**Parts of the exercise:**
A. In the arctool usage documentation, which file provides the overall meta data of the data set?
B. Write the next part of the arctool usage documentation, starting after its last sentence.

Usage

Overview

The arctool command line tool does several things.

  1. Provides templates for meta data associated with a project in the plain text yaml file format
  2. Provides a means to generate a manifest with meta data for all files in a data directory
  3. Provides directory structure templates for archiving data
  4. Provides wrappers to create tar archives
  5. Provides wrappers to gzip tar archives
  6. Provides wrappers to verify the integrity of files in gzipped tar archives

Below is a high level overview of the workflow.

_images/arctool_workflow.png

Walkthrough

arctool is a tool for archiving data.

Install or load the tool

JIC users can load the arctool program on the cluster using the command below.

source /common/software/linuxbrew/Cellar/lmod/5.9.3/lmod/5.9.3/init/bash
module use /common/modulefiles/Core
module load arctool

To install the tool manually see installation_notes.

Creating a staging area

First you will need to create an archiving staging area.

$ mkdir archive_staging_area
$ cd archive_staging_area

Making a new archive

Warning: this section of the documentation assumes functionality that will be added in a future release. Specifically, the creation of project part of the directory structure is not yet implemented.

To start building an archive use arctool new, this will create a directory structure in the working directory (archive_staging_area) and prompt you to specify some meta data associated with the project.

$ arctool new

# Add ouput here

This results in the directory structure below.

$ tree some_project

# Add output here

Editing dataset meta data

Inspect and extend the some_project/data_set_1/README.yml as necessary. This file is meant to provide overall meta data of the data set.

$ cat some_project/data_set_1/README.yml

# Add output here

Moving data into the dataset in the staging area

Move your data to be archived into the some_project/data_set_1/archive directory.

**Dataset excerpts:**
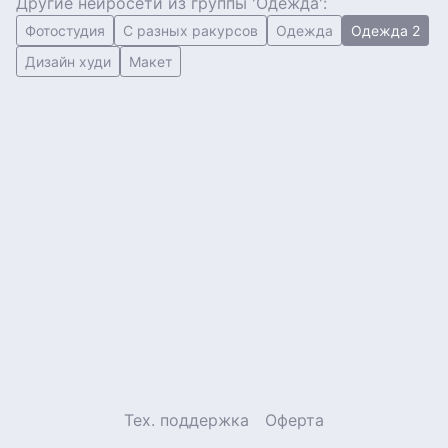
Другие нейросети из группы 'Одежда':
Фотостудия
С разных ракурсов
Одежда
Одежда 2
Дизайн худи
Макет
Тех. поддержка
Оферта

**Expected outputs:**
A. some_project/data_set_1/README.yml

B.
$ mv ~/my_old_project/data_set_1/* some_project/data_set_1/archive/

Generating file meta data

Generate meta data for the files that you just moved into the some_project/data_set_1/archive directory.

$ arctool manifest create some_project/data_set_1

Creating the archive file

Create a tar ball of the data set.

$ arctool archive create some_project/data_set_1

# Add output here

Compressing the archive

Compress the archive using gzip compression.

$ arctool archive compress some_project/data_set_1

# Add output here

Moving the archive into long term storage

Finally move the gzipped tarball archive into your long term storage.

Deleting original data

Now you can delete the original data.

Tab completion

arctool supports tab completion for bash. To enable it, enter the following in your shell:

$ eval "$(_ARCTOOL_COMPLETE=source arctool)"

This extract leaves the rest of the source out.